▶ [Provided data]:
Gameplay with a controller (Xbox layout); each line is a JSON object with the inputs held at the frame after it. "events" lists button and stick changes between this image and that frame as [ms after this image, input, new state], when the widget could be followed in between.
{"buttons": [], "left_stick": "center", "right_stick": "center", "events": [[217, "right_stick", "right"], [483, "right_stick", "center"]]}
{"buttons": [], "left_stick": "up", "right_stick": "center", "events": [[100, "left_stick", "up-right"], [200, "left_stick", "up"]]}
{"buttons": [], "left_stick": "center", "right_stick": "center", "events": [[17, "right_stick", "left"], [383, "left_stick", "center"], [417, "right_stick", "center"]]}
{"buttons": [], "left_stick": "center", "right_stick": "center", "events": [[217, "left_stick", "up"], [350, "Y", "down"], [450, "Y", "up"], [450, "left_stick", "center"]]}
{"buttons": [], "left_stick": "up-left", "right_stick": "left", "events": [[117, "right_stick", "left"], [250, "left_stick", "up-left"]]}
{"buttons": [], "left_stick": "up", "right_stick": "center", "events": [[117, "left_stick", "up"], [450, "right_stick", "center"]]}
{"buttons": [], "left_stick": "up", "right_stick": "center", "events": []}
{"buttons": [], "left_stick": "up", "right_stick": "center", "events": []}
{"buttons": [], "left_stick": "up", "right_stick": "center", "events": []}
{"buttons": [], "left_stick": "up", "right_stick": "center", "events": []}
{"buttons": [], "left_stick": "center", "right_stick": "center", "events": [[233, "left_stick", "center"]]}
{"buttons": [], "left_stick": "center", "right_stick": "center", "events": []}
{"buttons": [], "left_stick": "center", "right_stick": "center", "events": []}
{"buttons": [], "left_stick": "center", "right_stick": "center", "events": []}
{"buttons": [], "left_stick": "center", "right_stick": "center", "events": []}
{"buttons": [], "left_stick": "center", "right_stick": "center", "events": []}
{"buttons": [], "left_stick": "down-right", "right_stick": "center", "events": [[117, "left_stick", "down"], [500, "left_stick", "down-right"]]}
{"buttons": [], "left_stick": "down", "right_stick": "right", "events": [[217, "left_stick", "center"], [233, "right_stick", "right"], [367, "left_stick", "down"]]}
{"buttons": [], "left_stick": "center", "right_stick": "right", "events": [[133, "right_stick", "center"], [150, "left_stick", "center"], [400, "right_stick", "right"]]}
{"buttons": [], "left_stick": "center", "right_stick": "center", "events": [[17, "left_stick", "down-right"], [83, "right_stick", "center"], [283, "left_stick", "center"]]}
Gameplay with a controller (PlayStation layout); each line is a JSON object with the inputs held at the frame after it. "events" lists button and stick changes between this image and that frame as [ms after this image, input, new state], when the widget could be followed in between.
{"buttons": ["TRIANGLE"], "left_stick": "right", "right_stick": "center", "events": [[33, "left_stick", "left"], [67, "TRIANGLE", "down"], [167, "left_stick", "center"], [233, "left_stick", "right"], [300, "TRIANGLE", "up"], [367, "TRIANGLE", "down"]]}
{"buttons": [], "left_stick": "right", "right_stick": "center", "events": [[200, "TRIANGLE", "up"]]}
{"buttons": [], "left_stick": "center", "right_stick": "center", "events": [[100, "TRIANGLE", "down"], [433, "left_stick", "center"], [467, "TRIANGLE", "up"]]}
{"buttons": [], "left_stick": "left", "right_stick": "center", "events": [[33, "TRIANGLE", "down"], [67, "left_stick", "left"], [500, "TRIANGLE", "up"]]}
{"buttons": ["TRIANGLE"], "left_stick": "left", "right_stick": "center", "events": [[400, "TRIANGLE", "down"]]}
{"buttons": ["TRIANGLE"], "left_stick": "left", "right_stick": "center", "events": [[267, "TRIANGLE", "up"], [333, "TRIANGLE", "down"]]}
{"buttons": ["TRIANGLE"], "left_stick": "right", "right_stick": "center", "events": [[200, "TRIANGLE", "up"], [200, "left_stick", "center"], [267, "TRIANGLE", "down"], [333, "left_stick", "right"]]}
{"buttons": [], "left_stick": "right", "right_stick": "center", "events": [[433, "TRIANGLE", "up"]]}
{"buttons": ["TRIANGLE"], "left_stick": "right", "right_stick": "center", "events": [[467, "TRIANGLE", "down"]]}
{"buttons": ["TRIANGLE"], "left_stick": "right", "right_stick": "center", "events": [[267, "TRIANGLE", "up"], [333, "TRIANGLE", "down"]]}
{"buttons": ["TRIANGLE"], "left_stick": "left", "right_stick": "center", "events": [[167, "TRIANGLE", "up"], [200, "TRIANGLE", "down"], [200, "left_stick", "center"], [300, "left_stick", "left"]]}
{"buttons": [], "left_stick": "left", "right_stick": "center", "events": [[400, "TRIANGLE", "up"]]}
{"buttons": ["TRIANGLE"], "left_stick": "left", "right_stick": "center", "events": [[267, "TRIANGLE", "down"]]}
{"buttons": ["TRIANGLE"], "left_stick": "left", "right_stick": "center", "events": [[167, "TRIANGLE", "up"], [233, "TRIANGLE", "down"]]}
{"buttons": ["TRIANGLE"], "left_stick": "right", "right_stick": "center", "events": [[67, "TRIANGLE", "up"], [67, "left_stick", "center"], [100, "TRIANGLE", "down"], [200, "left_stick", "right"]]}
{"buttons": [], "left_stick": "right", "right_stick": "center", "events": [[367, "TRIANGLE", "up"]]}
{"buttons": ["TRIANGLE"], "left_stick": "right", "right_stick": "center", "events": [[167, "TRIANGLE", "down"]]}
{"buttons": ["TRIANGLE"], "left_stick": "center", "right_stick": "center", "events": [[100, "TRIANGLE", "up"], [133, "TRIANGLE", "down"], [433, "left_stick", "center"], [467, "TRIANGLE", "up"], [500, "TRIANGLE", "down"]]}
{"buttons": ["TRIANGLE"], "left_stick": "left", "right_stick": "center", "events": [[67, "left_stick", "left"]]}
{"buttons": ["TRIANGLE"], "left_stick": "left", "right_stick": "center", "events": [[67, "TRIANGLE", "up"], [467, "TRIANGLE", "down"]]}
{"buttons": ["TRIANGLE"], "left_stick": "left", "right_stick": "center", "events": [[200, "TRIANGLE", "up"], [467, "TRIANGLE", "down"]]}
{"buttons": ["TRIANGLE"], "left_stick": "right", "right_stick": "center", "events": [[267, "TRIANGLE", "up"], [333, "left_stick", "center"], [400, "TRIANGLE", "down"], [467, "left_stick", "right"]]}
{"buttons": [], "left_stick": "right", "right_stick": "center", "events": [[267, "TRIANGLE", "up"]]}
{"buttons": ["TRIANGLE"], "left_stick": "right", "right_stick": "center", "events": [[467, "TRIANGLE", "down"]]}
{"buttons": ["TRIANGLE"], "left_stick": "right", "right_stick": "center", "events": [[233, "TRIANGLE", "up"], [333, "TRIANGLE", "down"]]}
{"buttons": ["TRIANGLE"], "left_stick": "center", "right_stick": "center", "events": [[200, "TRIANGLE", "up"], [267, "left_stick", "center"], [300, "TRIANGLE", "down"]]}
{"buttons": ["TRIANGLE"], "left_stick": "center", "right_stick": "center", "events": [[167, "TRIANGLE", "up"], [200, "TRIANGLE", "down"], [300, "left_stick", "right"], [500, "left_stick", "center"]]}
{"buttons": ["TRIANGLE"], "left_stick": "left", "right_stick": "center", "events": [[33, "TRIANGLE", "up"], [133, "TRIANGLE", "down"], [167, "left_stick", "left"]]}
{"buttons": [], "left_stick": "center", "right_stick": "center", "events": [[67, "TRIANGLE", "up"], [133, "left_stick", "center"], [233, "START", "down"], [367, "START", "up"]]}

▶ [What to produce]: The lines to return are those in the entries above that include "input".

▶ [Solution]:
Gameplay with a controller (Xbox layout); each line is a JSON object with the inputs held at the frame after it. "events" lists button and stick changes between this image and that frame as [ms after this image, input, new state], when the widget could be followed in between.
Gameplay with a controller (PlayStation layout); each line is a JSON object with the inputs held at the frame after it. "events" lists button and stick changes between this image and that frame as [ms after this image, input, new state], when the widget could be followed in between.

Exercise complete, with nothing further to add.